▸ **Exercícios**
[A] Responda, com base na coluna sobre Brecht:
(i) De quem eram as lições lembradas no início do ano?
(ii) Como a coluna descreve Bertolt Brecht?
(iii) Em que figura o gestor se metamorfoseou?
[B] Reescreva de forma mais breve o parágrafo da coluna sobre Brecht que começa com "Nas últimas eleições municipais", preservando suas informações principais.
[C] Reproduza fielmente o trecho da coluna sobre Brecht que vai de "Há pouco tempo" até "como candidato antipolítico.".

Um alerta de Brecht: O analfabetismo e o antipolítico

Segundo Bertolt Brecht, o pior analfabeto é o político, e a coluna desta semana aborda o impacto dessa postura e da ascensão do antipolítico no Brasil.

  • Por Caio Henrique Lopes Ramiro

    Iniciamos este ano lembrando neste espaço das lições do prefeito Graciliano Ramos. Por ser ano eleitoral, parece interessante retomar outro alerta, agora do dramaturgo alemão Bertolt Brecht. Um dos pontos a se observar na eleição que se anuncia é uma mudança na esfera pública política, fundamentalmente, no que diz respeito à ação política dos cidadãos.

    Há pouco tempo havia um discurso de afastamento da política – o que se apresenta como projeto de neutralização do agir político —, tendo em vista que o espaço da política seria o lócus privilegiado da corrupção e o operar estratégico de seus atores.

    Nas últimas eleições municipais houve mesmo candidatos pelo país que obtiveram êxito nas campanhas eleitorais com a construção da imagem de um não político, ou seja, como um gestor vindo do “apolítico” mundo empresarial e que se apresenta como candidato antipolítico.

    No nosso tempo de agora, o gestor se metamorfoseou na sórdida figura do coach messiânico, o que ainda se pretende como antipolítico. É sobre esta figura e o que ela representa que pretendemos refletir a partir da poesia de Brecht.

▸ **Trechos dos itens**

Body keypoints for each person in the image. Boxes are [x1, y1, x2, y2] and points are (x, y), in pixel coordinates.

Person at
* * *
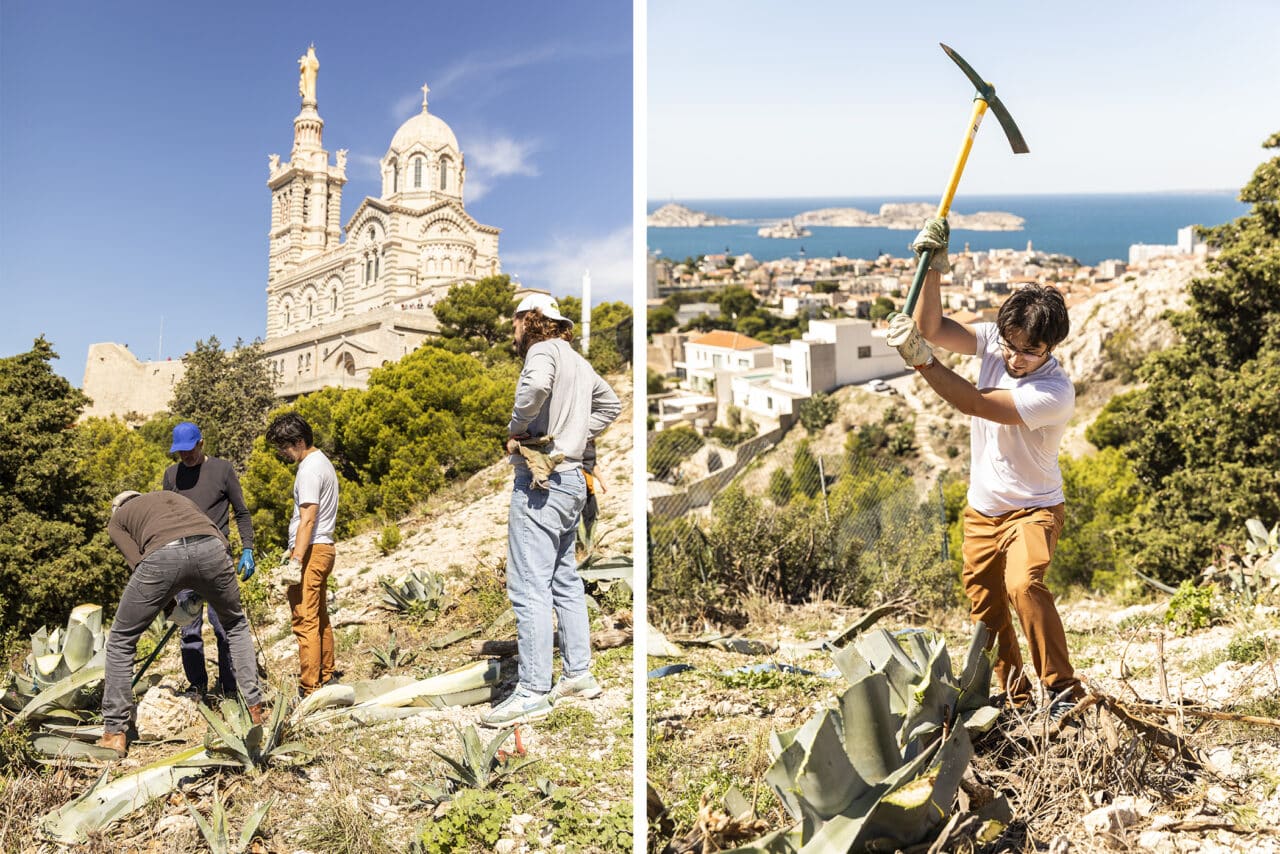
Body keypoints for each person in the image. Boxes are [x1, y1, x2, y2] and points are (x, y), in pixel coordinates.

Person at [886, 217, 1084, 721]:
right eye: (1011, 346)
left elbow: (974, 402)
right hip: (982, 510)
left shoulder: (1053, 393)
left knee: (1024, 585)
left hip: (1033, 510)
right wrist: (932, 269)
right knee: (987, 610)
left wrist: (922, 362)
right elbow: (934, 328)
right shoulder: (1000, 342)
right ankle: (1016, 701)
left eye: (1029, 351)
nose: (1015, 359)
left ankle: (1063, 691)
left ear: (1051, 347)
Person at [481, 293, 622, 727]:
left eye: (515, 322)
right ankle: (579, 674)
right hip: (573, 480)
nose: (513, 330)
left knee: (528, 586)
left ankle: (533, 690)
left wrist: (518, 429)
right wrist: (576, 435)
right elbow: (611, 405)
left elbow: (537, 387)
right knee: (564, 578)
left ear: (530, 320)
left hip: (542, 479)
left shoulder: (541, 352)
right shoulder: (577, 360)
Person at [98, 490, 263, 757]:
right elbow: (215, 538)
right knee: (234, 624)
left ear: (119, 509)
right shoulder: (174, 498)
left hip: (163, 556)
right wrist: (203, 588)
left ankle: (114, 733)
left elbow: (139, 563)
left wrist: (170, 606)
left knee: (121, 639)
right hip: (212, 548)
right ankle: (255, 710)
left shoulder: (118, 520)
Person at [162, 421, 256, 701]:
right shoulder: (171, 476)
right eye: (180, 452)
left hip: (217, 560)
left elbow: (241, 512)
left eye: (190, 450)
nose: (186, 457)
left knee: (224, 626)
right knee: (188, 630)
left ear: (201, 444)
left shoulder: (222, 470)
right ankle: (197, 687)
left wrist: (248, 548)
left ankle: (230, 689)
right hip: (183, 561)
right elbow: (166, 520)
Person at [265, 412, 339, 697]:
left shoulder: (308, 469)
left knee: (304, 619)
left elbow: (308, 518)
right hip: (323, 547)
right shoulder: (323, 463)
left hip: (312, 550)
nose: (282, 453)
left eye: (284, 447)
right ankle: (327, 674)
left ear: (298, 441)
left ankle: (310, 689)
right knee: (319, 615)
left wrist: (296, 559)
--
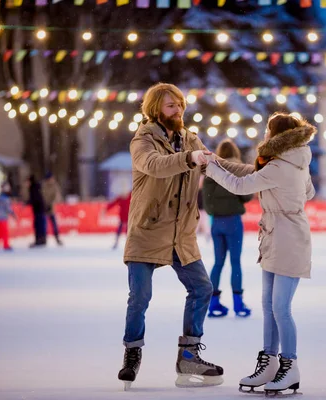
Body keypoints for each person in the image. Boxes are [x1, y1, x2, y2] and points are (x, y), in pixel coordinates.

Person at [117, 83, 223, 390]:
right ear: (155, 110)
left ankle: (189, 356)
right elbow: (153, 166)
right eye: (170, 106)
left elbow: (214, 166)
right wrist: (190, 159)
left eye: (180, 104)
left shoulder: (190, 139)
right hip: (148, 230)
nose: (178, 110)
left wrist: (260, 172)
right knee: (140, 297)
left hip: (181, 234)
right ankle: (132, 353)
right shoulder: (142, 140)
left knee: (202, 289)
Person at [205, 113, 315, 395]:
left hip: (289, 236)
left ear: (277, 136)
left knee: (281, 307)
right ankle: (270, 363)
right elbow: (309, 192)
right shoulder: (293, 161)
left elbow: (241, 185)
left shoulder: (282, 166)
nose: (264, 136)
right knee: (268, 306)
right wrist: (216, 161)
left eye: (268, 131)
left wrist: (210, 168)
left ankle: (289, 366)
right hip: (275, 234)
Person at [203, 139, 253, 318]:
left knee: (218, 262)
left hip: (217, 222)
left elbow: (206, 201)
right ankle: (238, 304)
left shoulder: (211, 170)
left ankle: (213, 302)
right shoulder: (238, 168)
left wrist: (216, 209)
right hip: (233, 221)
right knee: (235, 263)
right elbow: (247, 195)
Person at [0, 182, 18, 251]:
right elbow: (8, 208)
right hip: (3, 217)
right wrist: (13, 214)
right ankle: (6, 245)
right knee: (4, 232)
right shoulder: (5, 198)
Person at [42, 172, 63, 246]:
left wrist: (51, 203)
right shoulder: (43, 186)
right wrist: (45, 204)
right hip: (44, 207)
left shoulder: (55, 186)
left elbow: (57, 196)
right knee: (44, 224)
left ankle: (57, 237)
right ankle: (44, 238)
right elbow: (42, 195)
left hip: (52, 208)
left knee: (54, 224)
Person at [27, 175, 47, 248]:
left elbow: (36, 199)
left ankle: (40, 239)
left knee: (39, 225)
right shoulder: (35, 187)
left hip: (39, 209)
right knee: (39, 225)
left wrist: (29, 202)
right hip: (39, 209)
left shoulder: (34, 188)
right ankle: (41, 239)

▸ **Respostas esperadas**
[A]
(i) Do prefeito Graciliano Ramos.
(ii) Como dramaturgo alemão.
(iii) Na figura do coach messiânico.

[B] Nas últimas eleições municipais, candidatos de várias partes do país venceram ao se apresentar como não políticos, isto é, como gestores vindos do mundo empresarial, tido como "apolítico", e como candidatos antipolíticos.

[C]
Há pouco tempo havia um discurso de afastamento da política – o que se apresenta como projeto de neutralização do agir político —, tendo em vista que o espaço da política seria o lócus privilegiado da corrupção e o operar estratégico de seus atores.

    Nas últimas eleições municipais houve mesmo candidatos pelo país que obtiveram êxito nas campanhas eleitorais com a construção da imagem de um não político, ou seja, como um gestor vindo do “apolítico” mundo empresarial e que se apresenta como candidato antipolítico.